UNDERSTANDING THE EFFECTS OF INTRACRYSTALLITE AND INTERCRYSTALLITE STRUCTURING ON CHARGE TRANSPORT IN CONJUGATED POLYMERS

Abstract

Solution-processable conjugated polymers are promising candidates for next-generation flexible electronics. Yet, it remains challenging to predict how conjugated polymers will perform in devices because the polymer active layers are semicrystalline and the details of the heterogeneous microstructures strongly impact charge transport. In this thesis, we systematically explored the effects of microstructure on charge transport in conjugated polymers, primarily focusing on a family of model poly(3-hexylthiophene), or P3HT.

To circumvent the challenges associated with determining the molecular weights (MW) and molecular weight distributions (MWD) of conjugated polymers via conventional chromatographic methods, we demonstrated diffusion-ordered NMR spectroscopy (DOSY) to characterize their size and size distribution based on their hydrodynamic properties. With the MW and MWD of P3HT samples fully characterized, we investigated the structural origins for the generally-acknowledged MW- and MWD-dependence of their charge-transport properties. We quantified, for the first time, the role of intercrystallite tie chains on macroscopic charge transport and determined a critical tie-chain fraction, below which domain interconnectivity, and above which intradomain order, limit charge transport. Our analysis implicates the importance of long and rigid polymer chains in forming percolated networks to support macroscopic charge transport.

The presence and extent of tie-chain connectivity necessarily affect the mechano-electrical response of polymer films upon deformation. We showed that the presence of tie chains is critical to achieving strain-induced structural alignment, and accordingly, improvements in macroscopic charge transport in the strain direction. When the tie-chain fraction is instead sub-critical, the polymer film undergoes brittle fracture and the electrical properties suffer consequently. We demonstrated the promise of leveraging tie-chain fraction as a practical tuning knob for effecting the mechano-electrical properties of conjugated polymers to meet specific application needs.
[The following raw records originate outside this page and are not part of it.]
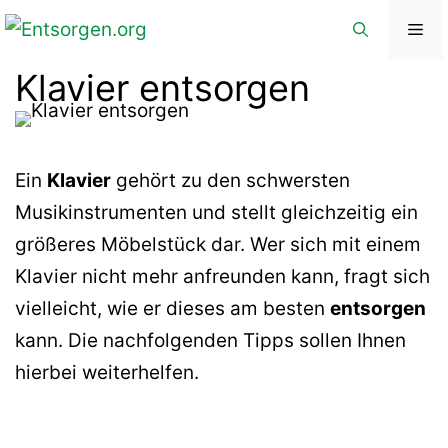
Zum
Me
Inhalt
Klavier entsorgen
springen
Ein
Klavier
gehört zu den schwersten
Musikinstrumenten und stellt gleichzeitig ein
größeres Möbelstück dar. Wer sich mit einem
Klavier nicht mehr anfreunden kann, fragt sich
vielleicht, wie er dieses am besten
entsorgen
kann. Die nachfolgenden Tipps sollen Ihnen
hierbei weiterhelfen.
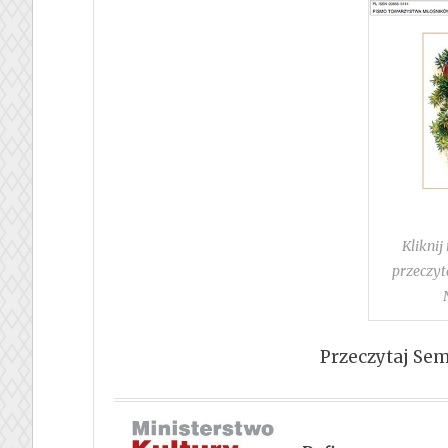
Kliknij
przeczyt
Przeczytaj Sem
The specifics of processing conditions impact the solid-state morphology of solution-processed polymers, and therefore, their charge-transport properties. We showed that the detrimental effect on charge transport of tie-chain pull-out during crystallite thickening upon post-deposition thermal annealing can overshadow the benefits of improved crystallinity. Our findings supported the notion that high crystallinity does not guarantee efficient charge transport. Instead, the unifying requirement for macroscopic charge transport is sufficient interconnectivity between crystallites.